(Supplied data)

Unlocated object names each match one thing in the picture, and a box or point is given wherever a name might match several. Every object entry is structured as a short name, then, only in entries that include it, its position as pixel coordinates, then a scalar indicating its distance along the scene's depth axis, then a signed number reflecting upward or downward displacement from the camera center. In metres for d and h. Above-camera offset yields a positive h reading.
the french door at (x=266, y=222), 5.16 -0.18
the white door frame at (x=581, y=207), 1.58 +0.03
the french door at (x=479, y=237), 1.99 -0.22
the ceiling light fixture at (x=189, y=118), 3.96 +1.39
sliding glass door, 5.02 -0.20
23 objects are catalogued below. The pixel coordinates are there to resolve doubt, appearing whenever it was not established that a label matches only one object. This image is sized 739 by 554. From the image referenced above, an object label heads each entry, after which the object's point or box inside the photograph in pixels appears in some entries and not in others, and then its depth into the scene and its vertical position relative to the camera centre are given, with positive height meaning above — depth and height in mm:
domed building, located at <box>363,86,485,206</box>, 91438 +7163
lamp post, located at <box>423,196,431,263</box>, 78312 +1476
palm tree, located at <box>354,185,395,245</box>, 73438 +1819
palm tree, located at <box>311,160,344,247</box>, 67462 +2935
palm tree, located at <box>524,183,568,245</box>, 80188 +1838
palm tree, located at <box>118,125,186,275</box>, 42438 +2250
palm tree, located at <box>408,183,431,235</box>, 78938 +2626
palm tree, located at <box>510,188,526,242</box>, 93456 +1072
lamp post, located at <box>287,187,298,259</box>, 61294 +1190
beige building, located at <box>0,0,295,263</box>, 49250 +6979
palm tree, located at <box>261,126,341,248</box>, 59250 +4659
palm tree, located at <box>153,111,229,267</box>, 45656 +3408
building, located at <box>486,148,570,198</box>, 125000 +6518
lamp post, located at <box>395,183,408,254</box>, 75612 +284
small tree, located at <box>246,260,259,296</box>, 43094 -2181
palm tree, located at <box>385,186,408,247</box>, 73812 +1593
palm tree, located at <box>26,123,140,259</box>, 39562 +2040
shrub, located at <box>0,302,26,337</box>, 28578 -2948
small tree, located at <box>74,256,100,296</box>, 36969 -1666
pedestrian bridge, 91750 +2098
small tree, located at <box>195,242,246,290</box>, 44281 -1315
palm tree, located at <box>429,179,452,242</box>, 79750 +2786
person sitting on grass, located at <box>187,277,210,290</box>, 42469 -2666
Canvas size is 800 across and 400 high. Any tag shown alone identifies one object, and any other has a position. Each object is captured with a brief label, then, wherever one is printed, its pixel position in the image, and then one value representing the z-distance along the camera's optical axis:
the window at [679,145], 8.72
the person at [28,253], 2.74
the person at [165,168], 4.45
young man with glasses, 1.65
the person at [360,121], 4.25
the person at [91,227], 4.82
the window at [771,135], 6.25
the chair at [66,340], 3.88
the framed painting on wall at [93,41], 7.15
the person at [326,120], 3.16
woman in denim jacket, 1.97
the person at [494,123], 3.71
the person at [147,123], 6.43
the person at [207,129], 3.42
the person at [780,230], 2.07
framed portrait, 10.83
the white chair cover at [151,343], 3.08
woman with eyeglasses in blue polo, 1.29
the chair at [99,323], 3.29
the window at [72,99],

(End Supplied data)

Please restate the data word for word, every record included.

**Reply to the task**
Unlocated object names each match one thing in the picture, and a box or point is given wherever a name might match several. Every object entry is structured as a short name, then, only in entries that include it, its position as pixel coordinates, then a scalar indicating its distance along the scene's depth axis, then a signed number reflecting upward or downward displacement from the camera center. In metres for d and h. Above-camera offset yields a positive h reading.
the french door at (x=266, y=222), 5.16 -0.18
the white door frame at (x=581, y=207), 1.58 +0.03
the french door at (x=479, y=237), 1.99 -0.22
the ceiling light fixture at (x=189, y=118), 3.96 +1.39
sliding glass door, 5.02 -0.20
23 objects are catalogued below. The pixel coordinates are there to resolve doubt, appearing whenever it was not established that a label matches only one object. This image is sized 739 by 554. From the image referenced above, an object label heads each entry, after which the object's point or box inside the photograph in pixels appears in some entries and not in others, and then its depth into the scene and its vertical position relative to the camera centre are given, with positive height meaning above — depth and height in mm:
domed building, located at <box>363,86,485,206</box>, 91438 +7163
lamp post, located at <box>423,196,431,263</box>, 78312 +1476
palm tree, located at <box>354,185,395,245</box>, 73438 +1819
palm tree, located at <box>311,160,344,247</box>, 67462 +2935
palm tree, located at <box>524,183,568,245</box>, 80188 +1838
palm tree, located at <box>118,125,186,275</box>, 42438 +2250
palm tree, located at <box>408,183,431,235</box>, 78938 +2626
palm tree, located at <box>510,188,526,242</box>, 93456 +1072
lamp post, located at <box>287,187,298,259</box>, 61294 +1190
beige building, located at <box>0,0,295,263</box>, 49250 +6979
palm tree, located at <box>261,126,341,248</box>, 59250 +4659
palm tree, located at <box>153,111,229,267</box>, 45656 +3408
building, located at <box>486,148,570,198</box>, 125000 +6518
lamp post, located at <box>395,183,408,254</box>, 75612 +284
small tree, located at <box>246,260,259,296</box>, 43094 -2181
palm tree, located at <box>385,186,408,247</box>, 73812 +1593
palm tree, located at <box>26,123,140,259</box>, 39562 +2040
shrub, located at <box>0,302,26,337</box>, 28578 -2948
small tree, located at <box>74,256,100,296</box>, 36969 -1666
pedestrian bridge, 91750 +2098
small tree, located at <box>195,242,246,290</box>, 44281 -1315
palm tree, located at <box>429,179,452,242</box>, 79750 +2786
person sitting on grass, located at <box>187,277,210,290</box>, 42469 -2666
Canvas size is 800 across and 400 high. Any tag shown alone identifies one object, and any other has a position. Each object is captured with a brief label, then, wherever one is printed, its pixel position in the image, and then one value representing the z-distance along the camera's optical axis:
the window at [679,145], 8.72
the person at [28,253], 2.74
the person at [165,168], 4.45
young man with glasses, 1.65
the person at [360,121], 4.25
the person at [91,227], 4.82
the window at [771,135], 6.25
the chair at [66,340], 3.88
the framed painting on wall at [93,41], 7.15
the person at [326,120], 3.16
woman in denim jacket, 1.97
the person at [494,123], 3.71
the person at [147,123], 6.43
the person at [207,129], 3.42
the person at [780,230], 2.07
framed portrait, 10.83
the white chair cover at [151,343], 3.08
woman with eyeglasses in blue polo, 1.29
the chair at [99,323], 3.29
the window at [72,99],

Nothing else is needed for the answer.